Poco a poco, las canciones y los gritos se van desvaneciendo; los últimos borrachos han vuelto dando tumbos a sus casas o han acabado en alguna cuneta. ¿Y la guardia de Príamo? ¿Es probable que se haya mantenido sobria ahora que la guerra ha terminado y cree que han vencido y ya no queda nadie a quien combatir?

Al fin, a una señal de Odiseo, cuatro guerreros de los que van al fondo quitan dos tablones de los costados. El aire fresco de la noche entra de golpe; Pirro siente un hormigueo en la piel al tiempo que el sudor se evapora. Y entonces, uno a uno, en un torrente ordenado, los hombres empiezan a bajar por las escalas de cuerda y a formar un círculo al llegar al suelo.

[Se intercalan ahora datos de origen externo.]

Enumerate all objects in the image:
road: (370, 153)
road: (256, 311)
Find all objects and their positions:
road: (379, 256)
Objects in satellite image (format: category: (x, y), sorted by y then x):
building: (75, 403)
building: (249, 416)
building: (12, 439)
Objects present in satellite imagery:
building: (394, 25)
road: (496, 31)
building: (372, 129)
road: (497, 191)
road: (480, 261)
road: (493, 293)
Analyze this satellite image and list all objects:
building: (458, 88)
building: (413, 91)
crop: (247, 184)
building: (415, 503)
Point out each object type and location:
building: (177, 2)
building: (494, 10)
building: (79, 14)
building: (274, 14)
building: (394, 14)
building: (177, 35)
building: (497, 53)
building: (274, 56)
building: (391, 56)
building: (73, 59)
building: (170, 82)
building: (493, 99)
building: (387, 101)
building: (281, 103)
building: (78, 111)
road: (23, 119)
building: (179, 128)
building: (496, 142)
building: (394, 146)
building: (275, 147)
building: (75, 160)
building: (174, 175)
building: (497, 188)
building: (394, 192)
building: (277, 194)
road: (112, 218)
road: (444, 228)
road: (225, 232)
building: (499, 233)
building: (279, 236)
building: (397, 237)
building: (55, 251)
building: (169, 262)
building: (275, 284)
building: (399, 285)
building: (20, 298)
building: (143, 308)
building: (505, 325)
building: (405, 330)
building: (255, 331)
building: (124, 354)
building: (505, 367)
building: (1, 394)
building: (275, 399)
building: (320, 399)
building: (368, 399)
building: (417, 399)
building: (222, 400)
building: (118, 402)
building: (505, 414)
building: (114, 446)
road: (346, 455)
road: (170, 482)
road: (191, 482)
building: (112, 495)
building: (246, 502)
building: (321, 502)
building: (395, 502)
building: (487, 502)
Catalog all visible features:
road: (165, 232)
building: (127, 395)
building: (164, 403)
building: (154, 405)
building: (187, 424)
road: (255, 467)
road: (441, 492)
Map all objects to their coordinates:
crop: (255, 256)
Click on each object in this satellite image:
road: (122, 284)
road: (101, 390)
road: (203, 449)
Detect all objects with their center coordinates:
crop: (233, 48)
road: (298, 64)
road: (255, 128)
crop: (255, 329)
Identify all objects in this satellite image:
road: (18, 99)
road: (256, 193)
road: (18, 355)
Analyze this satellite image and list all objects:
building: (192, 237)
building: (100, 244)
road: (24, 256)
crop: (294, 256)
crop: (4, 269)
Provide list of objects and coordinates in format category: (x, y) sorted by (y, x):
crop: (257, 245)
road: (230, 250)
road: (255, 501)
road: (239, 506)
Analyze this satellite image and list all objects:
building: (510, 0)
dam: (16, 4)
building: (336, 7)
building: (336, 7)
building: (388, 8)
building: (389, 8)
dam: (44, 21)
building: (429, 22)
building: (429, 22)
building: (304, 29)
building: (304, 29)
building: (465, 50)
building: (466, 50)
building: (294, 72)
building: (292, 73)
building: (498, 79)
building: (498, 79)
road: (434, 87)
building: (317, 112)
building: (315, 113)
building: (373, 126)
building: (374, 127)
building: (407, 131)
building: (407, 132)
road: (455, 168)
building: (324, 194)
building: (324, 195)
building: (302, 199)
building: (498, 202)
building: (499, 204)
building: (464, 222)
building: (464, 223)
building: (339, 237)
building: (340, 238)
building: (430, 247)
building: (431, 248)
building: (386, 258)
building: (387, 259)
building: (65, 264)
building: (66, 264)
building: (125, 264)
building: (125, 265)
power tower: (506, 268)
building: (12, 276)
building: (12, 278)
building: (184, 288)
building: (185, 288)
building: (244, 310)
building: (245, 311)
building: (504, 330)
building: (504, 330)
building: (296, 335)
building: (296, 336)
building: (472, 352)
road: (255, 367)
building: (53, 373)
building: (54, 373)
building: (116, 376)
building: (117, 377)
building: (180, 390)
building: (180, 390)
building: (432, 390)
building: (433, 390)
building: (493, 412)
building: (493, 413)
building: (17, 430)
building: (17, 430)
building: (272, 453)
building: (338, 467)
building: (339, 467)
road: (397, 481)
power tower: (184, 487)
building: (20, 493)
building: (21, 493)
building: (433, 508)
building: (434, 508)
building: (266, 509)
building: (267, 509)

Hay algunos empujones delante porque todos los hombres se disputan el honor de salir el primero. A él nada de eso le importa: es uno de los primeros, y eso le basta. En el instante en que sus pies tocan el suelo, siente que la sacudida le recorre toda la espina dorsal. Los hombres dan patadas intentando recuperar la circulación de la sangre porque en cualquier momento tendrán que salir corriendo. Toma una antorcha de un candelero del templo y bajo su resplandor de luz roja ve a los últimos soldados caer pesadamente a tierra. El caballo está cagando hombres. Cuando están todos fuera, se miran unos a otros con la misma expresión adormilada de quien se acaba de despertar en el rostro. Están dentro. Poco a poco, la comprensión del hecho los invade como una imparable oleada. Ahora, en ese mismo instante, se encuentra allí donde su padre jamás pudo estar: en el interior de los muros de Troya. Ya no hay miedo. Todo se ha vuelto luz y claridad. Allí, en las tinieblas, están las puertas que han logrado que abran para dejar entrar al ejército. Pirro aprieta con fuerza la empuñadura de su espada y echa a correr.

2

Una hora después, se halla en las escalinatas del palacio en el fragor de la batalla. Tras arrebatar el hacha a un moribundo, empieza a abrirse camino con ella hasta sus puertas. La presión de los combatientes que empujan tras él le dificulta encontrar un buen golpe —les grita que retrocedan para dejarle espacio, pero tras cuatro o cinco intentos hay un hueco suficiente para pasar—, y después de eso es fácil, todo es fácil.Lanzándose a todo correr hacia el interior, siente la sangre de su padre palpitando en sus venas y estalla en gritos de triunfo.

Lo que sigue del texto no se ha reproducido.